Bürgermeister darf Stromerlös behalten

Bad Hersfeld. Vor dem Amtsgericht in Bad Hersfeld ist gestern eine Klage des Magistrats der Stadt Heringen gegen die Zivilperson Hans Ries – Bürgermeister der Stadt Heringen – abgewiesen worden.

In dem aktuellen Fall stritten sich die beiden Seiten über die Nutzung einer Dachfläche des Feuerwehrgerätehauses in Wölfershausen, auf der sich eine Photovoltaikanlage befindet.

Diese Anlage wird von Hans Ries betrieben, der die Dachfläche bei einer ordentlichen Verlosung des Magistrats der Stadt gewonnen hatte.

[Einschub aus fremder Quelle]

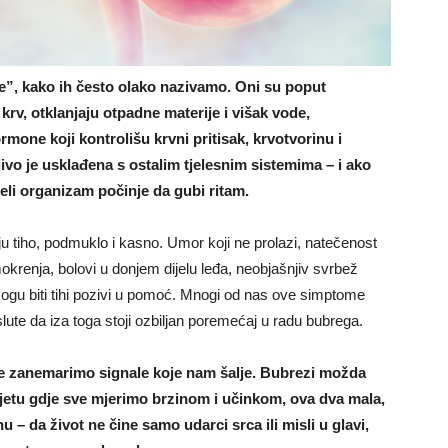
”, kako ih često olako nazivamo. Oni su poput
 krv, otklanjaju otpadne materije i višak vode,
rmone koji kontrolišu krvni pritisak, krvotvorinu i
ljivo je usklađena s ostalim tjelesnim sistemima – i ako
li organizam počinje da gubi ritam.
aju tiho, podmuklo i kasno. Umor koji ne prolazi, natečenost
i mokrenja, bolovi u donjem dijelu leđa, neobjašnjiv svrbež
mogu biti tihi pozivi u pomoć. Mnogi od nas ove simptome
 slute da iza toga stoji ozbiljan poremećaj u radu bubrega.
 ne zanemarimo signale koje nam šalje. Bubrezi možda
vijetu gdje sve mjerimo brzinom i učinkom, ova dva mala,
 – da život ne čine samo udarci srca ili misli u glavi,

Dieses Prozedere war einigen Stadtverordneten ein Dorn im Auge, die diesen Akt als erheblichen Vertrag der laufenden Verwaltung (Paragraf 77 HGO) bewerteten. Sie forderten daraufhin den Betreiber Ries auf, die Erlöse aus der Photovoltaiknutzung an die Stadt abzutreten. Ries lehnte dies ebenso ab, wie den Verkauf seiner Anlage an die Stadt. Die Stadtverordneten hätten sich nämlich auch einen Betrieb der Anlage durch die Stadtwerke vorstellen können, denn dann wären die jährlichen Erlöse aus der Stromgewinnung ins Stadtsäckel geflossen. Aber auch das war an der ablehnenden Haltung von Hans Ries gescheitert.

Richter Andreas Trost bewertete mit Blick auf den Jahresetat der Werrastadt von 40 Millionen Euro die Aktion dann doch als Geschäft der laufenden Verwaltung und damit als legitim. Gegen das Urteil ist die Berufung möglich.